Göreviniz
Plan ve Bütçe Komisyonu tutanağındaki konuşmayı, tutanağın son cümlesinden sonra gelecek şekilde sürdürün.
==== Okunacak Bölüm
| Komisyon Adı | : | PLAN VE BÜTÇE KOMİSYONU |
| Konu | : | 2016 Yılı Merkezi Yönetim Bütçe Kanunu Tasarısı (1/529) ile 2014 Yılı Merkezi Yönetim Kesin Hesap Kanunu Tasarısı (1/297) ve Sayıştay tezkereleri (Devam) ı) Hazine Müsteşarlığı i) Bankacılık Düzenleme ve Denetleme Kurumu j) Sermaye Piyasası Kurulu |
| Dönemi | : | 26 |
| Yasama Yılı | : | 1 |
| Tarih | : | 28 .01.2016 |
MEHMET GÜNAL (Antalya) - Teşekkür ederim Sayın Başkan.
Sayın bakanlar, Komisyonumuzun değerli üyeleri, kıymetli bürokrat arkadaşlarım, saygıdeğer basın mensupları; hepinizi saygıyla selamlıyorum.
Tabii, keşke diyorum, Sayın Yıldırım'ı dinleyince, keşke onlar doğru olsa demekten kendimi alamadım, söylüyor ama bugün konuştuğumuz kurumlar, dün Aile ve Sosyal Politikalar Bakanlığı, önceki gün de Diyanet İşleri Başkanlığımız vardı. Aslında tamamen siyaset dışında kalıp bütün kültürümüzü, medeniyetimizi hem araştırma anlamında hem yeniden küreselleşen çağda, vahşi küreselleşmeye karşı sosyal bir karşı duruşu sembolize edebilecek, köklerimizden gelen millî manevi değerlerimize bağlı bir şekilde yeni dünya düzeninde aslında güçlü bir ülke olmamıza yarayacak çalışmalar, araştırmaları keşke yapabilse ve o birlikteliğimizi sağlayacak fonksiyonlarını, her ne kadar kuruluş amaçlarında birçoğunun yazılı olsa da yapabilseydi diye düşünüyorum. Onun için çok fazla rakamlara takılı kalmayacağım ama yıllardır söylediğim bir şey var, hâlâ, yeniden topladım: Atatürk Yüksek Kurumuyla ilgili kurumların, Yüksek Kurumun kendi bütçesinin tamamı 42 milyoncuk, "cuk" yani. Yüksek Kurum 11,7, Araştırma Merkezi -hadi 5 diyelim- 4,9, Dil Kurumu 15, Türk Tarih Kurumu 10. Yani onun için keşke diyorum. 42 milyon lirayla neyi araştırıp neyi vereceksiniz? "Burs verdiğimiz öğrenci sayısı 100 küsur, 200." diyor. Böyle bir şey olabilir mi? Üç tane kurum altında.
========
==== İncelenen Veriler
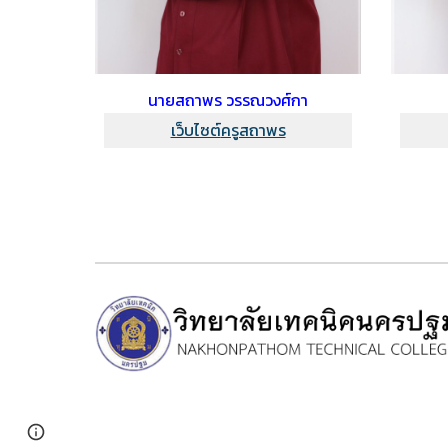
นายสถาพร วรรณวงศ์กา
เว็บไซต์
ครูสถาพร
Page
Report abuse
========
Alıştırma Sonucu
Yıllardır söylüyorum: Kalkınma Bakanlığı... Arkadaşlar, bakanlar, Bakanlar Kurulu, böyle bir şey olabilir mi? Keşke diyorum onun için, o kavram olsa, o yıllardaki araştırmalar ayrı, bu yıllardaki ayrı ama keşke Atatürk'ün Meksika'ya Tahsin Bey'i gönderdiği ufku, her ne kadar Sayın Erdoğan işine geldiği zaman, zaman zaman her şeyi kullandığı gibi onları da manşet ediyor olsa da, keşke Atatürk'ün Gagavuzya'ya gönderdiği Ali Niyazi Kantarelli gibi öğreticileri destekleyebilsek de Kemal'in öğreticileri olarak Türk kültürünü, Türk tarihini araştırsalar, gidip oralarda soydaşlarımıza dil öğretseler. Nerede? Onlar tarihte kaldı. Biz onu istiyoruz ama 42 milyon lirayla ne yapacaksınız? Lütfen... Bu bütçe toplam bütçenin on binde 1'inden daha az. 57 milyon olsa hiç olmazsa oraya gelecek, 570 küsur milyonluk bir şeyde. Yani dolayısıyla, bunlara keşke deyip geçiyoruz.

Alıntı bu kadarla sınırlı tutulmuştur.